5 Tips For Your Thai Temple Visit


It’s very easy for visitors to make mistakes when it comes to courtesy – here are a few tips to avoid embarrassment and make your temple trip excellent!

Thailand is a laid back place, so it can be surprising to see so many rules posted or explained by your tour guide when you decide to take a temple tour.

Many tourists try to ignore the rules, only to be rebuked by the Buddhist Thais that take great pride and care of their religious places.

If you plan on visiting a temple – and why wouldn’t you, there are thousands in Thailand – you should do so as prepared as possible and head into your trip with your mind set on following the rules.

1. Dress appropriately!

Men - no shorts or tank tops, and if you are visiting especially important temples such as Wat Phra Kaew, you must wear long pants and no flip flops, though a sandal with a back strap is okay.

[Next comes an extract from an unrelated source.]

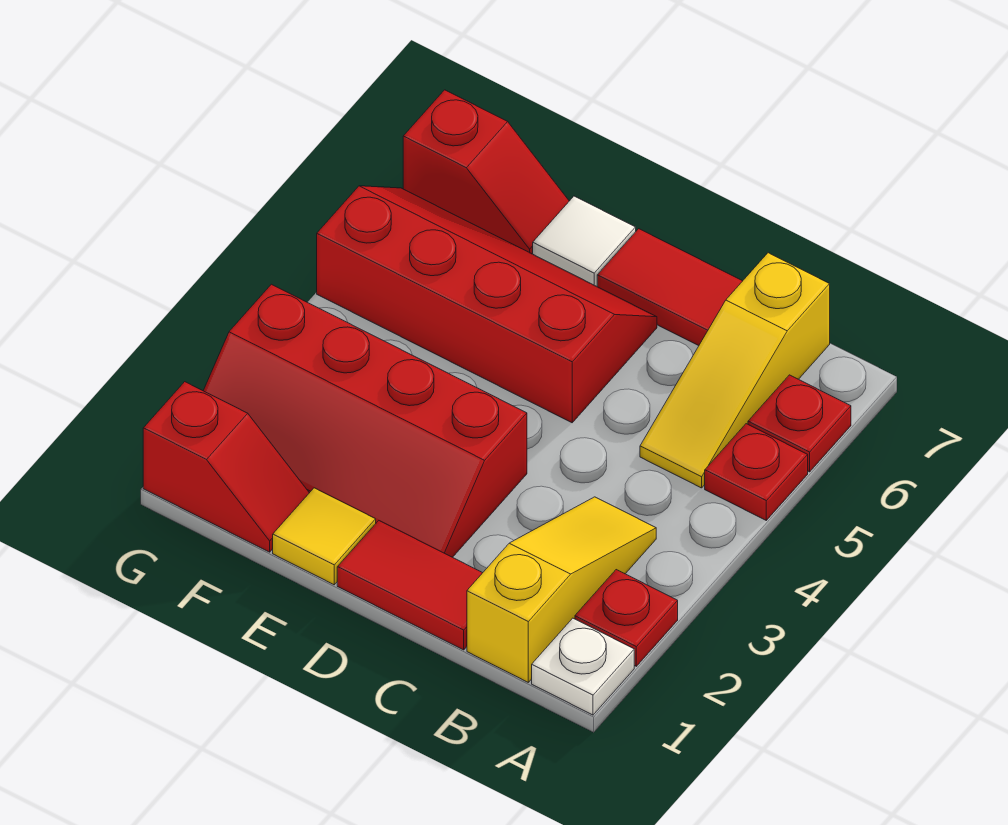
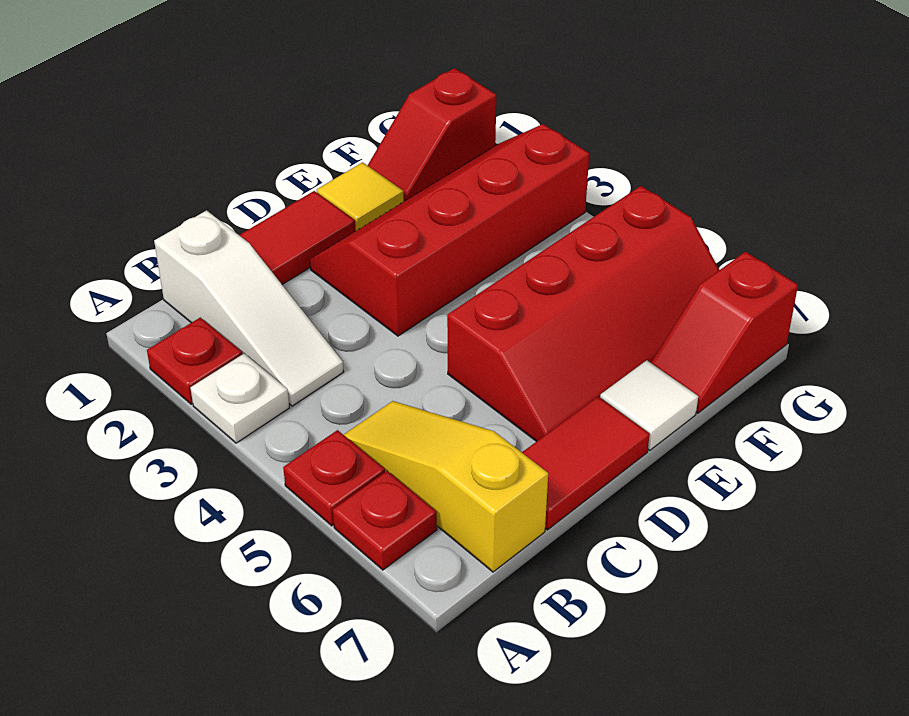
white 1x1 plate [532,618,634,715] -> white 1x1 plate moved to [191,354,289,443]
yellow 1x3 slope [467,497,656,682] -> white 1x3 slope [154,210,344,406]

Women – no short allowed! If wear a skirt it should be at least knee length. Shirts must be modest, with no spaghetti straps or tank tops allowed. Most temples will have some cover ups in case you are not prepared with a proper shirt

2. Please leave shoes outside.

Every temple has a shoe rack where you can safely leave your shoes while you visit. Being barefoot shows respect to Buddha.

3. Inside the temple.

Be respectful and quite, and keep your head lower than the monks and the images of Buddha. Be mindful of your feet, and make sure you do not point your feet towards statues of Buddha. You’ll see the locals kneeling with their feet behind them.

Do not touch any images of Buddha, no matter how big or small they might be. Every image is sacred.  Also, be careful not to touch anything in the worship area, as it may be a sacred object.

The same goes for the Bo tree; it is sacred because Buddha found enlightenment while sitting under a Bo tree.  You’ll be able to recognize the Bo tree is because of its placement, its large size and its numerous branches. Many times, the trunk will be easy to spot as it is wrapped in a saffron cloth.

4. Photographs.

You can take photographs, as long as you don’t get in the way of those who are coming to worship or make donations to their temple.

5. Making Donations.

Almost every temple will have a few donation boxes.  You are definitely not required or expected to donate, but if you took pictures, enjoyed the serenity or just want to help keep the temple running, why not drop a few Baht into the donation box?

Thai temples are beautiful and tranquil places – and as long as you follow the rules you’ll be able to enjoy your visit without worry. And if you do make a mistake, a smile and an apology is all you need to be forgiven.